Mountains make me feel as if I’m home.
I laugh when I read stories or watch movies where someone sees the ocean for the first time. They stare, amazed. I think, it’s not that great.

Yet, I stare, amazed when mountains surround me with snow still on the peaks in the middle of July.

I’ve talked about how particular experiences in a writers life form their ‘writers mind’, like, Wordsworth’s spots of time.

It seems the northern terrain has helped shape mine.

I’ve traveled a good amount in my short life, though not nearly as much and as far as I wish I could. And yet my favorite place i’ve ever been is Alaska and the Yukon.

Trees that overtake a mountain side and a view so vast I don’t remember to breathe. At times I feel as though when I left Alaska I left home to come back to Texas. Why did it matter so much to me? It’s not just the sublime nature of every view, beauty can be found in so many places. And it wasn’t just Alaska, but the Yukon.

The call of the wind. Jack London knew there was something special about that place. And maybe it was because I knew he wrote his book there, or maybe because I romanticize everything, or maybe because when you stand atop a mountain you not only look over the world, you can be still. It’s the experience of clarity, peace, and the truest sense of home I’ve ever known. You can’t look up without seeing a mountain.

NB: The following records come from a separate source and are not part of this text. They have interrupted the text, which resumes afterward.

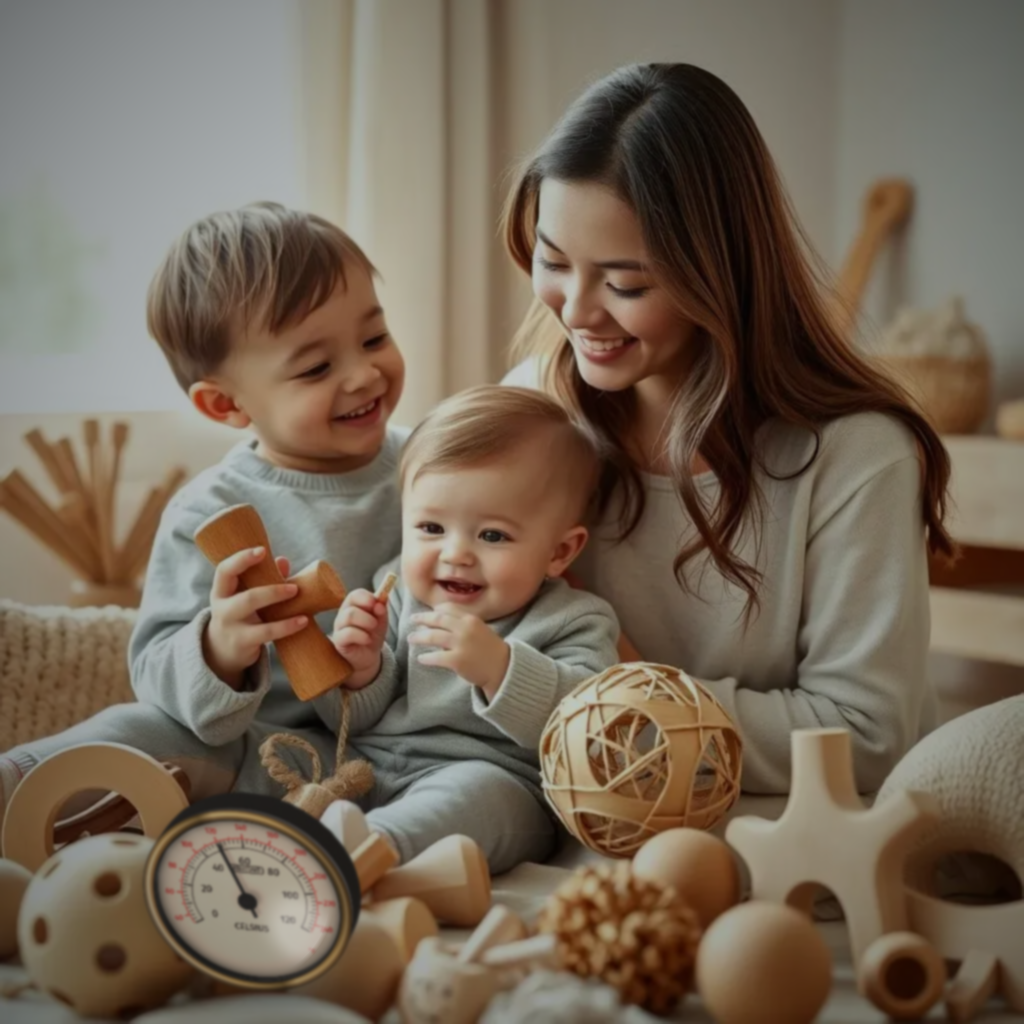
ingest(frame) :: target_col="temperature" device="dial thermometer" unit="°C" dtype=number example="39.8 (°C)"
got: 50 (°C)
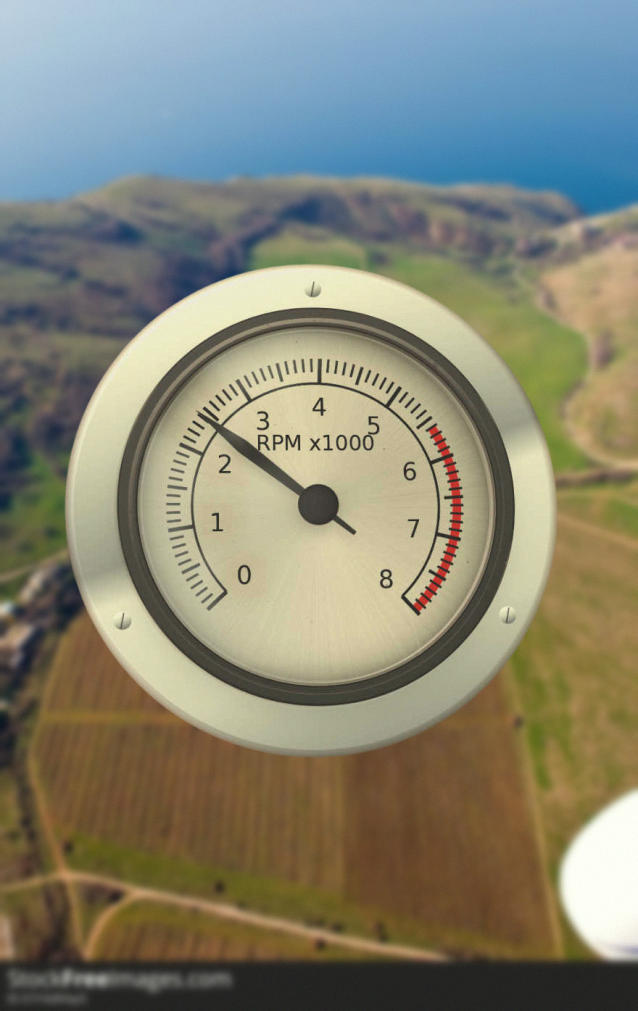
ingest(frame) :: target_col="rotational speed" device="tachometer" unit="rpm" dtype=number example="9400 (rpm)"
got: 2400 (rpm)
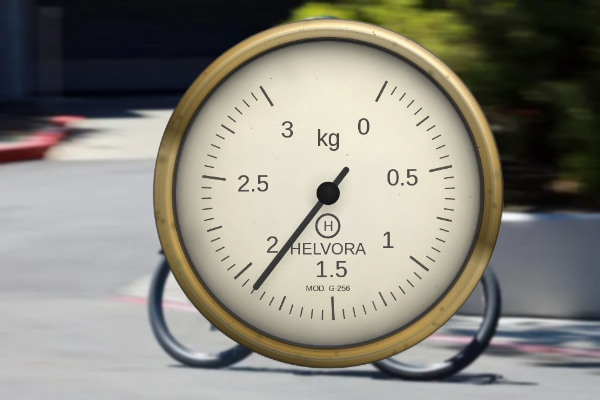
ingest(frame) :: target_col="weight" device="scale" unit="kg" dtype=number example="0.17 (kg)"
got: 1.9 (kg)
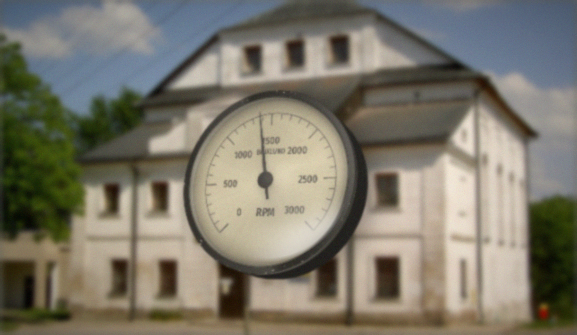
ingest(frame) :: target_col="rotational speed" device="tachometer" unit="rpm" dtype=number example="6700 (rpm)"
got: 1400 (rpm)
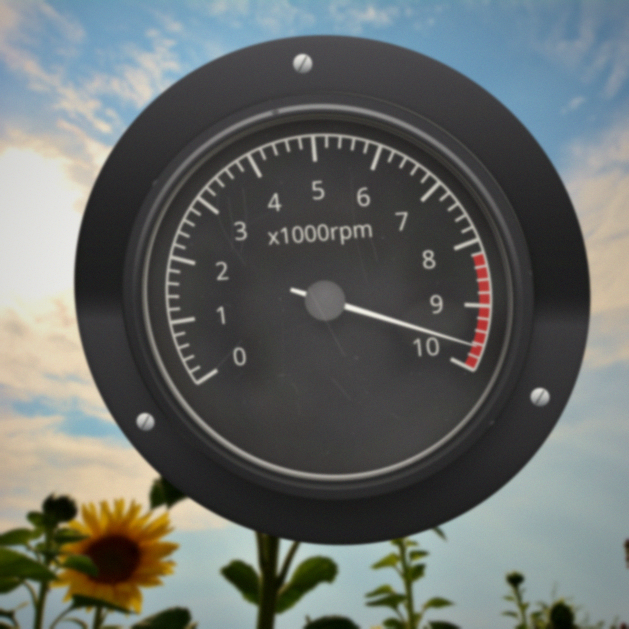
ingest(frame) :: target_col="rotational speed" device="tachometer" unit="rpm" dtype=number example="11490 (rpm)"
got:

When I write I think of the mountains. I believe even as writers we’re not as observant as we like to tell ourselves. I could have easily thought the view from these places were amazing and left it at that, where later it would just be a nice memory. I let myself watch for more; experience more and it’s become a part of the way I think and ultimately the way I write.

We often miss those moments where the world shows us order. When the warmth of the sun touches your skin after being inside for hours. When the breeze that slides your hair off your shoulder creates a chorus in the trees.

For me the mountains are extraordinary, which I realize is a much more obvious observance, yet I can tell you the people I was with don’t remember it the way I do.

Pay attention, especially to the mundane experiences. Often they become the most critical– the most beautiful.

(Incase anyone ever wondered why my featured images are mostly of nature, even when it didn’t relate to what I was writing, yep, you guessed it. The images are from my trip.)